Случись на том последнем перекрестке.
Свидетелями смерти не возьму
платан и дуб.
И лавр мне — ни к чему,
С меня достаточно березки.
И если будет осень,
пусть листок
спланирует на лоб горячий.
А если будет солнце,
пусть восток
блеснет моей последнею удачей.
Все нации, которые — сюда,
все русские, поляки и евреи
березкой восхищаются скорее,
чем символами быта и труда.
За высоту,
за белую кору
тебя
последней спутницей беру.
Не примирюсь со спутницей
иною!
Березка у освенцимской стены!
Ты столько раз
в мои
врастала сны,
случись,
когда придется,
надо мною.
О себе. О поэзии. О поэтах
Пропаганда и рассказы освобожденных жителей, запах самого словечка «фриц», историческая нелюбовь к «колбасникам» обусловили специфическое отношение наших солдат к немцам — не презрение, не злобу, а брезгливую ненависть, отношение, равное отношению к лягушкам или саламандрам.
Капитан Назаров, мой комбат, ландскнехт из колхозных агрономов, за обедом рассказывал мне, как он бил пленных в упор, в затылок из автомата.
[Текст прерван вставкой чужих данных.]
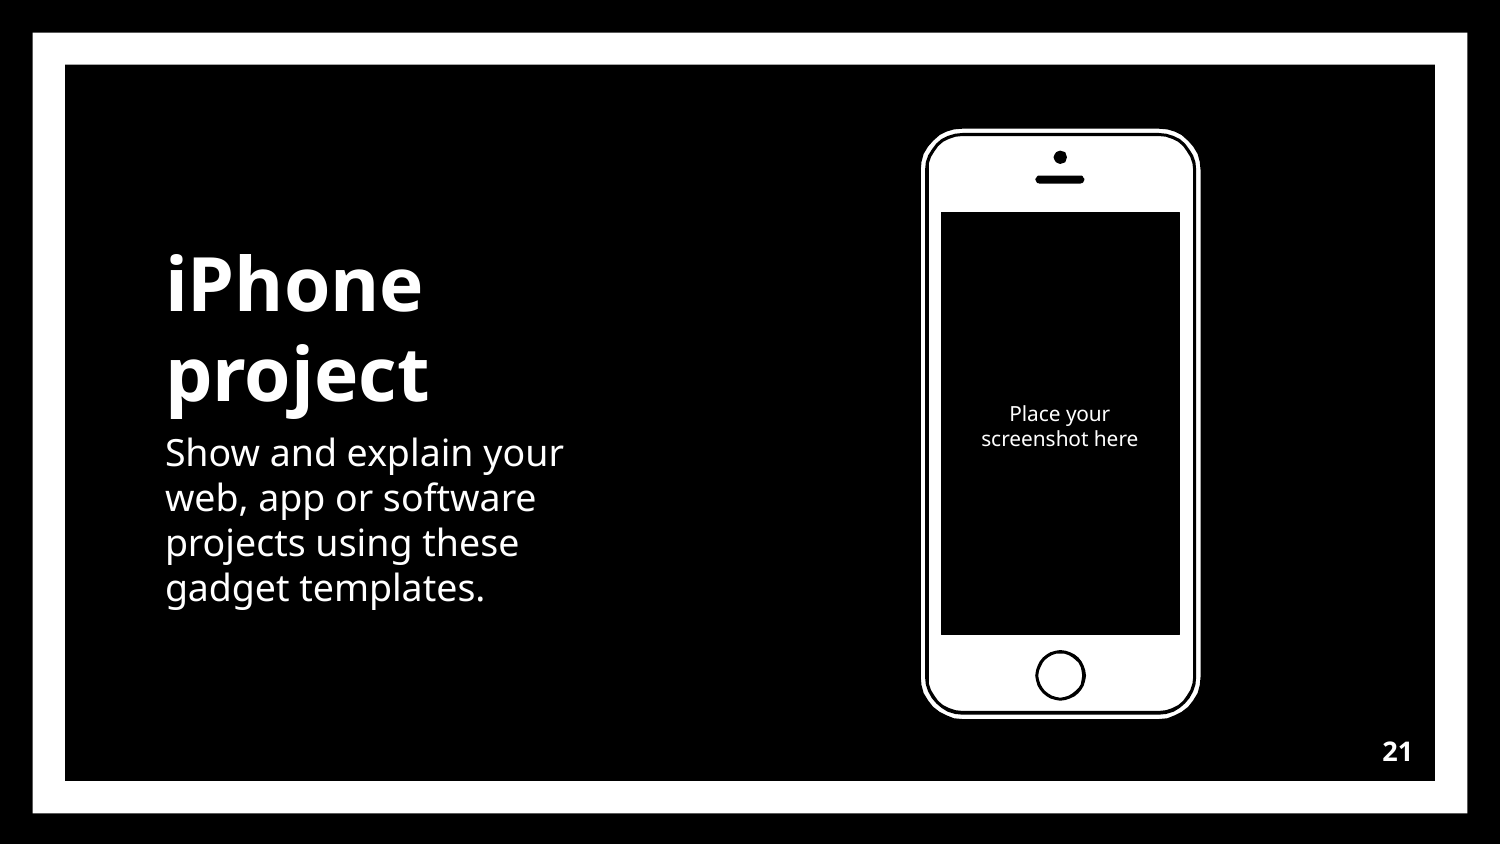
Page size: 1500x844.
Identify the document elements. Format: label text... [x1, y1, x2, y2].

text_box Place your screenshot here [939, 213, 1180, 638]
text_box [920, 127, 1202, 720]
list iPhone project Show and explain your web, app or software projects using these gadget templates. [150, 64, 666, 782]
slide_number ‹#› [1338, 720, 1429, 786]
— Зимой 1941 года на Воронежском фронте взяли в плен сорок фрицев. В штаб армии привели двоих из них. Часть пленных убили штабные офицеры — из любопытства. Остальных заставили снять шинели — «щоб воши их не грызлы». Фрицы «потанцювалы» в открытом кузове, а потом померли потихоньку. «Ось мы идем и чуем — щось торохтит у кузове, як та мерзла картофля. Роздывылысь — а то фрицы, вже застыглы. Мы их повыкыдывали из машины, тай позакыдывали снигом».